Monday, October 23, 2006

Jesus Camp

I guess I should apologize for being missing in action lately. I think I blogged more often while I was on the road to Arizona. Things have been catching up with me. Yet another rental property to turn over (not a new one, an eviction), lots to do at work (currently running a background process to update records as we speak), and a bunch of biking (I've been trying to find someone who will go on RAGBRAI, the ride across Iowa, with me next year. Kyle...? Hmm? Come on...you know you want to, and you have 8 months to train).

But in the midst of all of that, Pooteewheet and I found some time to go to Jesus Camp at the Lagoon this weekend while Eryn was up at Grandpa's and Grandma's. If you're not familiar with Jesus Camp (I think I blogged the trailer quite a while ago), it's a documentary about Pentacostal Christians and, in particular, their summer camp in Devil's Lake, North Dakota. What do Pentacostals do at summer camp you ask? Oh, I know you're asking...don't deny it. For starters, they pray over their Powerpoint presentations. Yep...they actually voice, out loud, a prayer to God to protect their power and, in particular, their Powerpoint presentation. A righteous God would despise Powerpoint presentations...at least most of them. I'm certain he'd despise those where worshippers use a font that looks like dripping blood to scare children.

After all, if praying over Powerpoints worked, then praying over C# and Java code would work. Rather than unit testing, I could just spend 10% of my time praying that no bugs would surface and that my interfaces and WSDLs would know the blessed peace of optimal interoperability. And you know if prayer over C# and Java enterprise solutions actually worked, there would be a business in hiring offshore contractors to do the praying so the developers could focus on development. You'd be busy coding away and the code would move to QA...and there'd be a bug. Tracker! I'd call offshore, or contact the onshore liaison,

"Hey...I got a tracker. Someone isn't praying hard enough."

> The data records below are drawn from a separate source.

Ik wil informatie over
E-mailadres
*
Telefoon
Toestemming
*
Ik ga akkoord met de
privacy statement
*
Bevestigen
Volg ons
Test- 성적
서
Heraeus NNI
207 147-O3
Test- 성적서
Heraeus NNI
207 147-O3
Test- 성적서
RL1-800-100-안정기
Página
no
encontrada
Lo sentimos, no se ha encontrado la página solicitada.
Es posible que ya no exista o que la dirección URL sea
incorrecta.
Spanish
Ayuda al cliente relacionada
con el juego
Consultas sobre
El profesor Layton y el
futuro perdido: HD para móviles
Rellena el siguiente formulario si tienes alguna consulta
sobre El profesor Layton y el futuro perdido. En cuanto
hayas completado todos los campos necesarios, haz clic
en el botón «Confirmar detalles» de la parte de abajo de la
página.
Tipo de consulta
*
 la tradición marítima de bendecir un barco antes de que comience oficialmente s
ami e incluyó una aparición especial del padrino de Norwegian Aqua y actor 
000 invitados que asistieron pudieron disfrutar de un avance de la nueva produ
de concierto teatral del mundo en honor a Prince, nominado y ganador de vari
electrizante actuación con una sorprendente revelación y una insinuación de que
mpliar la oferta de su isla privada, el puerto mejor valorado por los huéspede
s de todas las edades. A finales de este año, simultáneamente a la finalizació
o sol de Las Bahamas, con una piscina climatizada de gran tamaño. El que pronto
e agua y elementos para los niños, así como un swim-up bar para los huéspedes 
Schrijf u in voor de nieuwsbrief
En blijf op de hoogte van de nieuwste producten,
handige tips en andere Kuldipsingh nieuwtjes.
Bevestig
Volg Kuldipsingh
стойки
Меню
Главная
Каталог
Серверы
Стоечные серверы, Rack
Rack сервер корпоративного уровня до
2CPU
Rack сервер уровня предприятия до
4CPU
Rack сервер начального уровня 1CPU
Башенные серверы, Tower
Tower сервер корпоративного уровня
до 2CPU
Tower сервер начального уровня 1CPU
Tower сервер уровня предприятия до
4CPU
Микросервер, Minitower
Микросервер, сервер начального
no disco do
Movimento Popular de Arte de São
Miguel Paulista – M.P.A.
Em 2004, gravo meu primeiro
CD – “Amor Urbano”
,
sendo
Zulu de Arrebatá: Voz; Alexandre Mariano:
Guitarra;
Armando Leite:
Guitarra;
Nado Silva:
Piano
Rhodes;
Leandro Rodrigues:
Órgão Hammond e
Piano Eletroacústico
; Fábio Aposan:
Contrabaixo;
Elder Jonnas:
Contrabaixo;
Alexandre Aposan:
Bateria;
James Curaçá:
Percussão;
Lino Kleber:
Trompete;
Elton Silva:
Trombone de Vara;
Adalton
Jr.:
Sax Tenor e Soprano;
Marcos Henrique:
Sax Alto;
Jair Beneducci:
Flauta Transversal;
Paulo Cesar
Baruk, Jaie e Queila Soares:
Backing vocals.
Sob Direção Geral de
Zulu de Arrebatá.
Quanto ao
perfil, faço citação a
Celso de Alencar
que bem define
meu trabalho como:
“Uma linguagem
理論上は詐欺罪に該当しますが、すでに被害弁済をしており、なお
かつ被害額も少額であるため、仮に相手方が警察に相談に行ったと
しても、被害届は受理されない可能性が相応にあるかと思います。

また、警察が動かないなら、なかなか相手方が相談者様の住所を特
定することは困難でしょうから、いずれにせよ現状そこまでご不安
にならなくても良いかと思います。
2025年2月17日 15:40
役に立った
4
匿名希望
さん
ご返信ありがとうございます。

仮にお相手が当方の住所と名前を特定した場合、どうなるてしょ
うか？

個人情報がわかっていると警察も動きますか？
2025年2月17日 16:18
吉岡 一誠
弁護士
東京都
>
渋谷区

"That is a very difficult feature, Scott. Perhaps you should increase the priority so it receives more prayer."

"Do I need to request prayer for both the original feature and the tracker?"

"If you provide a detailed prayer and testing plan, perhaps we can get them both in under the same Hail Mary."

"This seems like a showstopper. Maybe we should just add a few more people."

"We can't escalate to showstopper-level praying without VP approval."

"Yeah...I'll pray for that. You just keep praying for my tracker. I bet you get an answer first."


Hyperbole, by the way. My VP is very friendly and responsive.

I think Pooteewheet's favorite part was when the preacher was telling the kids how sin was like grabbing a tiger by the tail, and then she started swinging around a stuffed lion. And both of us agreed the main kid in the documentary needed to shave off his mullet. He's not Sampson - that crap has to go (it was a little shocking to see his idol, a famous preacher, actually talk down to him...I couldn't tell if it was jealousy of youth, jealousy of preaching, or what - it was just backhanded mean).

Well worth watching, though I wish they had stuck to just letting the camera run rather than cutting back to Air America now and then. They didn't really need to drive home any point - the whole camp praying for a cardboard cutout of George W. was more than any talk radio host could pull off.